Pick up the passage on bodhicitta after its final sentence and continue it in the same formal register.

▶ TEXT PROVIDED:
◆ ◆ ◆ ◆ ◆ ◆ ◆
Bodhicitta is the defining quality of the Mahayana bodhisattva (a being striving towards Buddhahood) and the act of giving rise to bodhicitta (bodhicittotpāda) is what makes a bodhisattva a bodhisattva. Bodhicitta is the generative cause of a bodhisattva's eventual Buddhahood. The Daśabhūmika Sūtra explains that the arising of bodhicitta is the first step in the bodhisattva's career.

==Etymology==
Etymologically, the word is a combination of the Sanskrit words bodhi and citta. Bodhi means "awakening" or "enlightenment". Citta derives from the Sanskrit root cit, and means "that which is conscious" (i.e., mind or consciousness). Bodhicitta may be translated as "awakening mind" or "mind of enlightenment". It is also sometimes translated as "the thought of enlightenment."

== Definition ==

=== Indian sources ===
The term bodhicitta is defined and explained in different ways by different Mahayana Buddhist sources. According to Paul Williams, the basic meaning of bodhicitta in Indian sources (such as Atisha's Bodhipathapradipa) is the lofty motivation to "strive to bring a complete end to all the sufferings of others along with their own suffering...This bodhicitta results from deep compassion (karuna) for the suffering of others."

According to the Bodhisattvabhumi, the bodhisattva who gives rise to bodhicitta thinks thus:

O may I obtain supreme and perfect Enlightenment, promote the good of all beings, and establish them in the final and complete nirvana and in the Buddha-knowledge!

Thus, according to the Bodhisattvabhumi, bodhicitta has two objects of thought or themes (alambana): bodhi and the good of the living beings (sattv-ārtha).

Similarly, in the Ornament of Realization (Abhisamayālaṁkāra), bodhicitta is defined as follows:

The arising of the mind [of awakening] is a desire for perfect, complete Bodhi, for the sake of others (Skt. cittotpādaḥ parārthāya samyaksambodhikāmatā)

According to Indian sources, the bodhicitta aspiration provides incalculable merit (such as good rebirths, a weakening of the defilements, increased mindfulness and luck). Bodhicitta is what makes someone a Mahayana bodhisattva, a child of the Buddha. Thus, the Indian Buddhist author Shantideva (8th century) writes in his Bodhicaryavatara:

Those who long to transcend the hundreds of miseries of existence, who long to relieve creatures of their sorrows, who long to enjoy many hundreds of joys, must never abandon bodhicitta. When bodhicitta has arisen in him, a wretch, captive in the prison of existence, he is straightway hailed son of the Sugatas [the Buddhas], to be revered in the worlds of gods and men.
◆ ◆ ◆ ◆ ◆ ◆ ◆
▶ DATASET EXCERPTS:
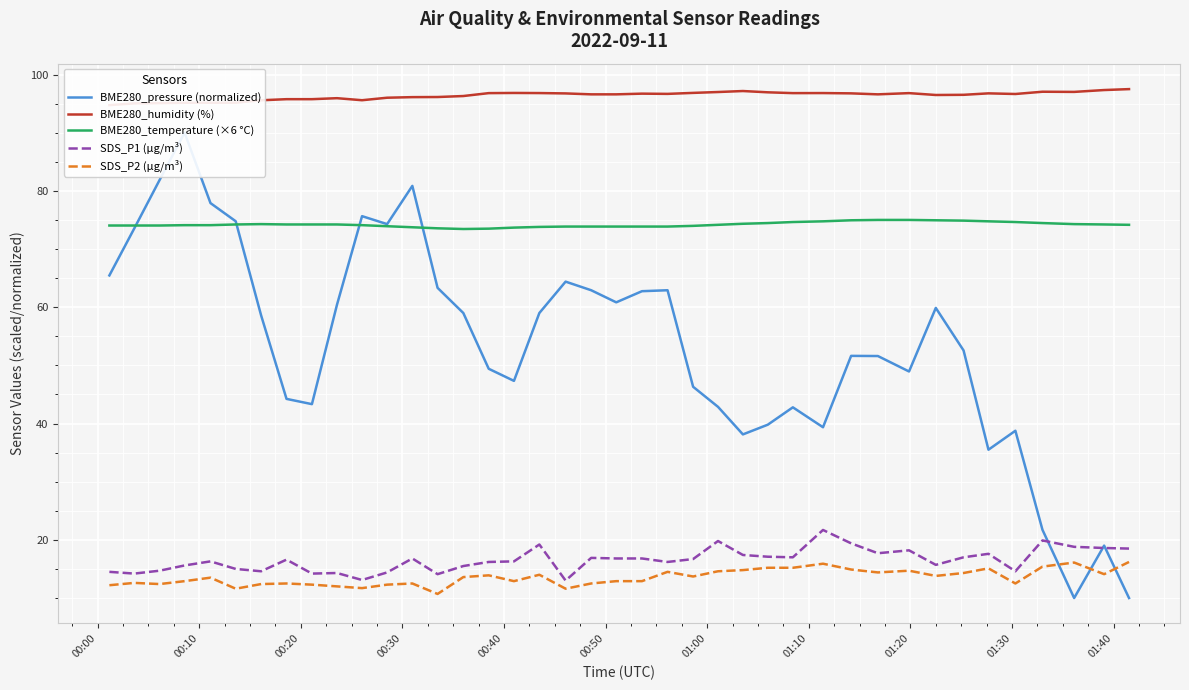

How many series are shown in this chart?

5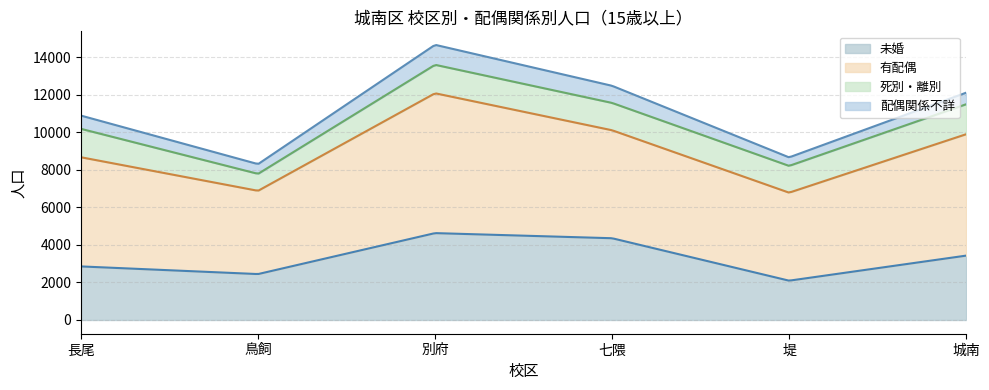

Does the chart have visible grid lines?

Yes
◆ ◆ ◆ ◆ ◆ ◆ ◆
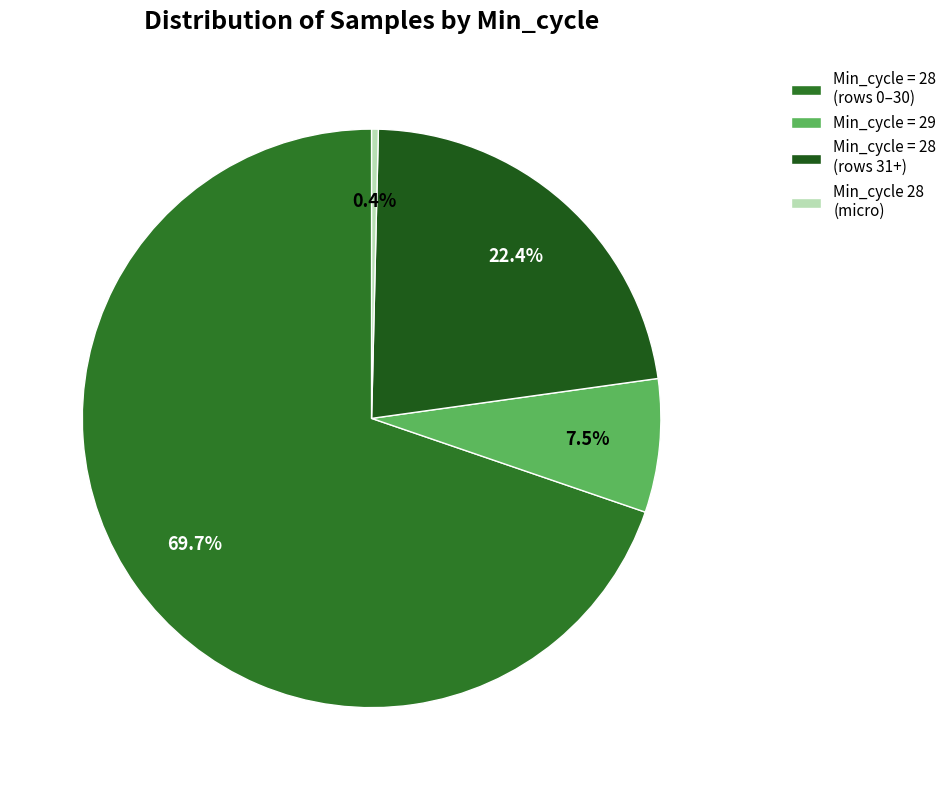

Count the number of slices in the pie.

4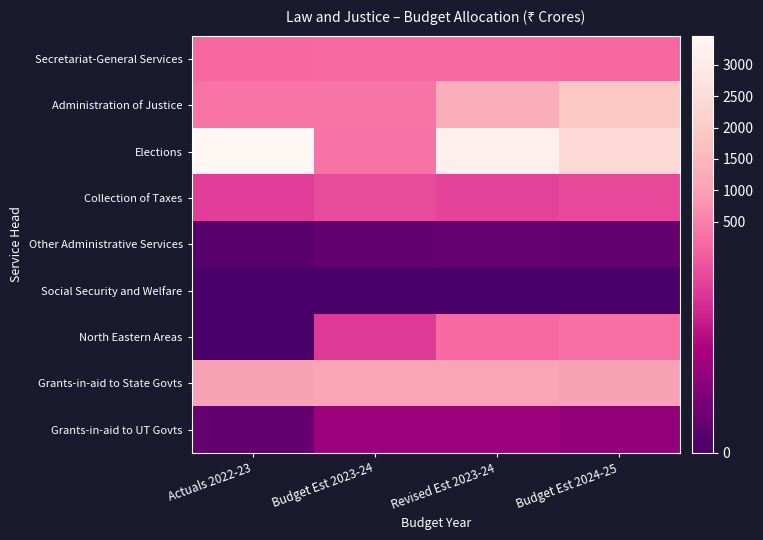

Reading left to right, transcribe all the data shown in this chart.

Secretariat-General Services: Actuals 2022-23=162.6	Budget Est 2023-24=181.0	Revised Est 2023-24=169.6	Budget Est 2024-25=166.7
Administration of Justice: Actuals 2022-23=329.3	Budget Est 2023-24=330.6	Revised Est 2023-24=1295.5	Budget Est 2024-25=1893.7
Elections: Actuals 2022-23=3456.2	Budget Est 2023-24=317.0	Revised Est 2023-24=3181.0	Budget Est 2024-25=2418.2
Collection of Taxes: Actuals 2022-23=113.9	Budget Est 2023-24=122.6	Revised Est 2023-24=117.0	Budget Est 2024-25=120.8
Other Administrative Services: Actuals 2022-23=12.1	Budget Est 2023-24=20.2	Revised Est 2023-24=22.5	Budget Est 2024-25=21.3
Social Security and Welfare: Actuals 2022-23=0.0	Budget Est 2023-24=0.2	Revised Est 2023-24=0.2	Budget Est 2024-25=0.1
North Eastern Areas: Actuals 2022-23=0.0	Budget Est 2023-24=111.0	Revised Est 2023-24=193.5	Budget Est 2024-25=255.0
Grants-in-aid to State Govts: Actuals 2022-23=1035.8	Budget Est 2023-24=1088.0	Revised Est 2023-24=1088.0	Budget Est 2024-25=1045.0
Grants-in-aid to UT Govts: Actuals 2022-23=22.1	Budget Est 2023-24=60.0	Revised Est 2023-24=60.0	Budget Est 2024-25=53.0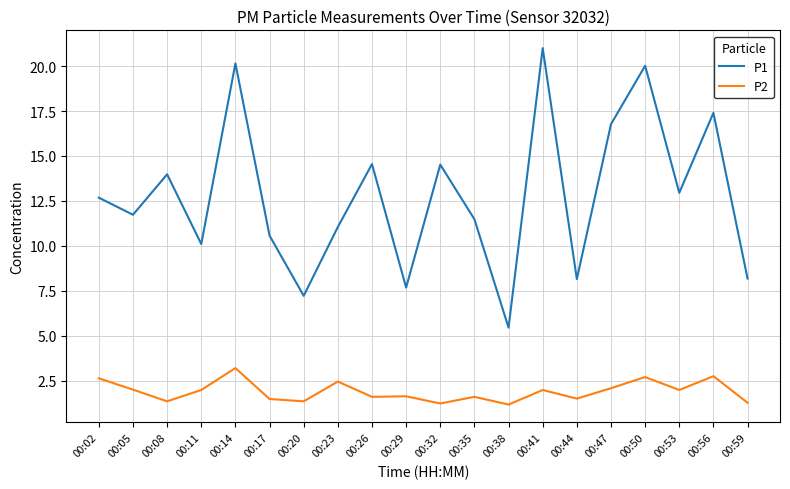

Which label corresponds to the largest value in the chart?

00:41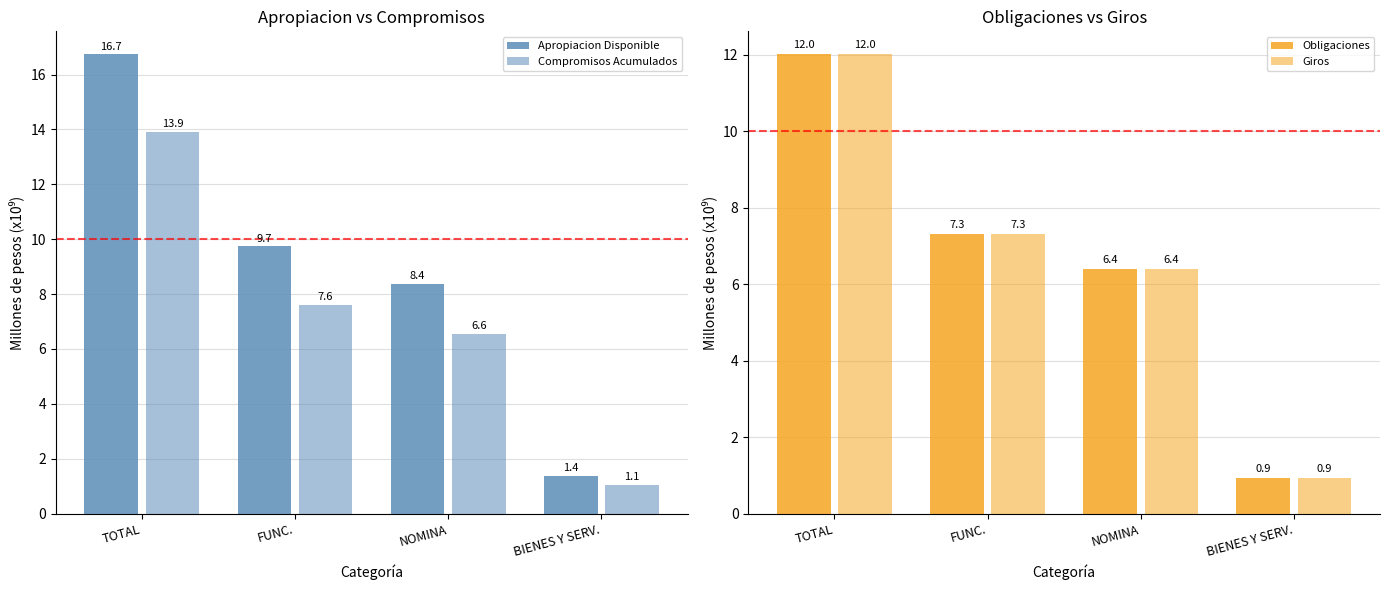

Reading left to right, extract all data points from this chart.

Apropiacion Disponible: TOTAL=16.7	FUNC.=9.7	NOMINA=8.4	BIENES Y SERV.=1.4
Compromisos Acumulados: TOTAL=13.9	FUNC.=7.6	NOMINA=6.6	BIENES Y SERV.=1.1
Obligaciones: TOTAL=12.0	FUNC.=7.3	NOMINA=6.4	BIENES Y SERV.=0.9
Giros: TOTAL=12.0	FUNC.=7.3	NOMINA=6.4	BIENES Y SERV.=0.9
◆ ◆ ◆ ◆ ◆ ◆ ◆
▶ RESPONSE TO THIS EXERCISE:
According to Paul Williams, bodhicitta in early Mahāyāna works was less well defined and meant a "certain state of mind" characteristic of a bodhisattva.

The cultivation of bodhicitta plays a significant role in Mahāyāna liturgies, particularly in ceremonies where one takes the bodhisattva precepts. Within these texts, two distinct types of bodhicitta are identified. The first, known as "conventional bodhicitta" (samvrti), refers to the mental aspiration of a bodhisattva to attain enlightenment, as previously explained. The second, called "ultimate bodhicitta" (paramartha), denotes a mind that directly perceives either emptiness or the inherent enlightenment / buddha-nature within the mind itself.

Regarding the second aspect, some Mahayana sources discuss bodhicitta not as something that must be generated, but as something which is latent in all beings, something that is already there. This is linked to the idea of the inherently pure luminous mind (prakrtipariśuddhacitta). Thus, the Vairocanābhisaṃbodhi-sūtra states: "Knowing one's own mind according to reality is BODHI, and bodhicitta is the innately pure mind that is originally existent."

=== Modern definitions ===
According to the 14th Dalai Lama, bodhicitta is:

the aspiration to bring about the welfare of all sentient beings and to attain buddhahood for their sake - is really the distilled essence, the squeeze juice, of all the Buddha's teachings, because ultimately, the Buddha's intention is to lead all sentient beings to perfect enlightenment.

Some modern East Asian authors on Buddhism, such as D.T. Suzuki and M. Anesaki, define bodhicitta as an immanent inner awakening. For example, Anesaki writes that bodhicitta is "the primordial essence of our mind, which in itself consists in the supreme bodhi."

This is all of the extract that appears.